Segment Start: Data records

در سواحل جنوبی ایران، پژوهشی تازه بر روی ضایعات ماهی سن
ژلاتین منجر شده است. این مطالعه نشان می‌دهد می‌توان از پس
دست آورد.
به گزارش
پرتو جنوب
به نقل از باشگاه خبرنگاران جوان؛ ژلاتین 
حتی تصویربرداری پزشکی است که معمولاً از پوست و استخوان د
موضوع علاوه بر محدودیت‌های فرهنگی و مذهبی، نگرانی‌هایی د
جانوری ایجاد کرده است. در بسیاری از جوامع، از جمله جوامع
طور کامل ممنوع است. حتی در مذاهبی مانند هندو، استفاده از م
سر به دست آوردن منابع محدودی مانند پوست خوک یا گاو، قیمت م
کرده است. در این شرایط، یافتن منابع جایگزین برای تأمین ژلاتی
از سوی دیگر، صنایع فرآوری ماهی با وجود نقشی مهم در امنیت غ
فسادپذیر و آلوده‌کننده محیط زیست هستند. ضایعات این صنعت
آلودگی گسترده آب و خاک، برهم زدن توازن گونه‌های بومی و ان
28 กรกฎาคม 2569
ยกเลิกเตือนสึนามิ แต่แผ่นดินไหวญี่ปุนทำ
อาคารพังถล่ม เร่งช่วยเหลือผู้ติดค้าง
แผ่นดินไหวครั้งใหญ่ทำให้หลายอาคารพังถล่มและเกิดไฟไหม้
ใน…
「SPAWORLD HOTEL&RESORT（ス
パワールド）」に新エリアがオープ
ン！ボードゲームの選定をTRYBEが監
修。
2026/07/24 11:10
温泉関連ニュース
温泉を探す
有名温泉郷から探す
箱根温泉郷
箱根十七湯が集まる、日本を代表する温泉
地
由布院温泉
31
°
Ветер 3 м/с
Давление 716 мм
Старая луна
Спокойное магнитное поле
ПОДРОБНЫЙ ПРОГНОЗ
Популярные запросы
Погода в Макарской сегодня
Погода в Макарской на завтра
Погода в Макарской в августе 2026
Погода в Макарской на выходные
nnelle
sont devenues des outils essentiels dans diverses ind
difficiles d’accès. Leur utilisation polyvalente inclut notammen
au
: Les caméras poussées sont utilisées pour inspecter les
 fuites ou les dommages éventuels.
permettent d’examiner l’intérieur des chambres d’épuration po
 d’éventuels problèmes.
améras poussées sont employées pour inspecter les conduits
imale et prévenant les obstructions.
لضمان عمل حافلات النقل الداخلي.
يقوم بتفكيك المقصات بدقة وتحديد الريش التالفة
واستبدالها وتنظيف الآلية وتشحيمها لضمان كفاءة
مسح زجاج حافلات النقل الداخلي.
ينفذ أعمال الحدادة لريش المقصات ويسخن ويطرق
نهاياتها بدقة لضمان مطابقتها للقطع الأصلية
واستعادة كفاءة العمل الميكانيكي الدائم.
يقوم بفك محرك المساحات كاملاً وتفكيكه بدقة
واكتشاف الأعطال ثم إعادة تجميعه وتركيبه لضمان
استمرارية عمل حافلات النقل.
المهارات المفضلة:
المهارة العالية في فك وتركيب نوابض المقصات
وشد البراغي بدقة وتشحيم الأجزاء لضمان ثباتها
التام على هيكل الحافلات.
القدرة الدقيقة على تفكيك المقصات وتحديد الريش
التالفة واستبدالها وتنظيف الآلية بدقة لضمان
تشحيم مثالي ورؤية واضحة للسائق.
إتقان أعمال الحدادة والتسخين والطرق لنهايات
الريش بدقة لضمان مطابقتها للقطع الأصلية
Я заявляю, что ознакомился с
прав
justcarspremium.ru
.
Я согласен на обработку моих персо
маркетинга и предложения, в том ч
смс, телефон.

Segment End: Data records

Output the text of every row above as a single JSON list of strings, one string per line, leaving out blank lines.

## Task result
[
  "در سواحل جنوبی ایران، پژوهشی تازه بر روی ضایعات ماهی سن",
  "ژلاتین منجر شده است. این مطالعه نشان می‌دهد می‌توان از پس",
  "دست آورد.",
  "به گزارش",
  "پرتو جنوب",
  "به نقل از باشگاه خبرنگاران جوان؛ ژلاتین ",
  "حتی تصویربرداری پزشکی است که معمولاً از پوست و استخوان د",
  "موضوع علاوه بر محدودیت‌های فرهنگی و مذهبی، نگرانی‌هایی د",
  "جانوری ایجاد کرده است. در بسیاری از جوامع، از جمله جوامع",
  "طور کامل ممنوع است. حتی در مذاهبی مانند هندو، استفاده از م",
  "سر به دست آوردن منابع محدودی مانند پوست خوک یا گاو، قیمت م",
  "کرده است. در این شرایط، یافتن منابع جایگزین برای تأمین ژلاتی",
  "از سوی دیگر، صنایع فرآوری ماهی با وجود نقشی مهم در امنیت غ",
  "فسادپذیر و آلوده‌کننده محیط زیست هستند. ضایعات این صنعت",
  "آلودگی گسترده آب و خاک، برهم زدن توازن گونه‌های بومی و ان",
  "28 กรกฎาคม 2569",
  "ยกเลิกเตือนสึนามิ แต่แผ่นดินไหวญี่ปุนทำ",
  "อาคารพังถล่ม เร่งช่วยเหลือผู้ติดค้าง",
  "แผ่นดินไหวครั้งใหญ่ทำให้หลายอาคารพังถล่มและเกิดไฟไหม้",
  "ใน…",
  "「SPAWORLD HOTEL&RESORT（ス",
  "パワールド）」に新エリアがオープ",
  "ン！ボードゲームの選定をTRYBEが監",
  "修。",
  "2026/07/24 11:10",
  "温泉関連ニュース",
  "温泉を探す",
  "有名温泉郷から探す",
  "箱根温泉郷",
  "箱根十七湯が集まる、日本を代表する温泉",
  "地",
  "由布院温泉",
  "31",
  "°",
  "Ветер 3 м/с",
  "Давление 716 мм",
  "Старая луна",
  "Спокойное магнитное поле",
  "ПОДРОБНЫЙ ПРОГНОЗ",
  "Популярные запросы",
  "Погода в Макарской сегодня",
  "Погода в Макарской на завтра",
  "Погода в Макарской в августе 2026",
  "Погода в Макарской на выходные",
  "nnelle",
  "sont devenues des outils essentiels dans diverses ind",
  "difficiles d’accès. Leur utilisation polyvalente inclut notammen",
  "au",
  ": Les caméras poussées sont utilisées pour inspecter les",
  " fuites ou les dommages éventuels.",
  "permettent d’examiner l’intérieur des chambres d’épuration po",
  " d’éventuels problèmes.",
  "améras poussées sont employées pour inspecter les conduits",
  "imale et prévenant les obstructions.",
  "لضمان عمل حافلات النقل الداخلي.",
  "يقوم بتفكيك المقصات بدقة وتحديد الريش التالفة",
  "واستبدالها وتنظيف الآلية وتشحيمها لضمان كفاءة",
  "مسح زجاج حافلات النقل الداخلي.",
  "ينفذ أعمال الحدادة لريش المقصات ويسخن ويطرق",
  "نهاياتها بدقة لضمان مطابقتها للقطع الأصلية",
  "واستعادة كفاءة العمل الميكانيكي الدائم.",
  "يقوم بفك محرك المساحات كاملاً وتفكيكه بدقة",
  "واكتشاف الأعطال ثم إعادة تجميعه وتركيبه لضمان",
  "استمرارية عمل حافلات النقل.",
  "المهارات المفضلة:",
  "المهارة العالية في فك وتركيب نوابض المقصات",
  "وشد البراغي بدقة وتشحيم الأجزاء لضمان ثباتها",
  "التام على هيكل الحافلات.",
  "القدرة الدقيقة على تفكيك المقصات وتحديد الريش",
  "التالفة واستبدالها وتنظيف الآلية بدقة لضمان",
  "تشحيم مثالي ورؤية واضحة للسائق.",
  "إتقان أعمال الحدادة والتسخين والطرق لنهايات",
  "الريش بدقة لضمان مطابقتها للقطع الأصلية",
  "Я заявляю, что ознакомился с",
  "прав",
  "justcarspremium.ru",
  ".",
  "Я согласен на обработку моих персо",
  "маркетинга и предложения, в том ч",
  "смс, телефон."
]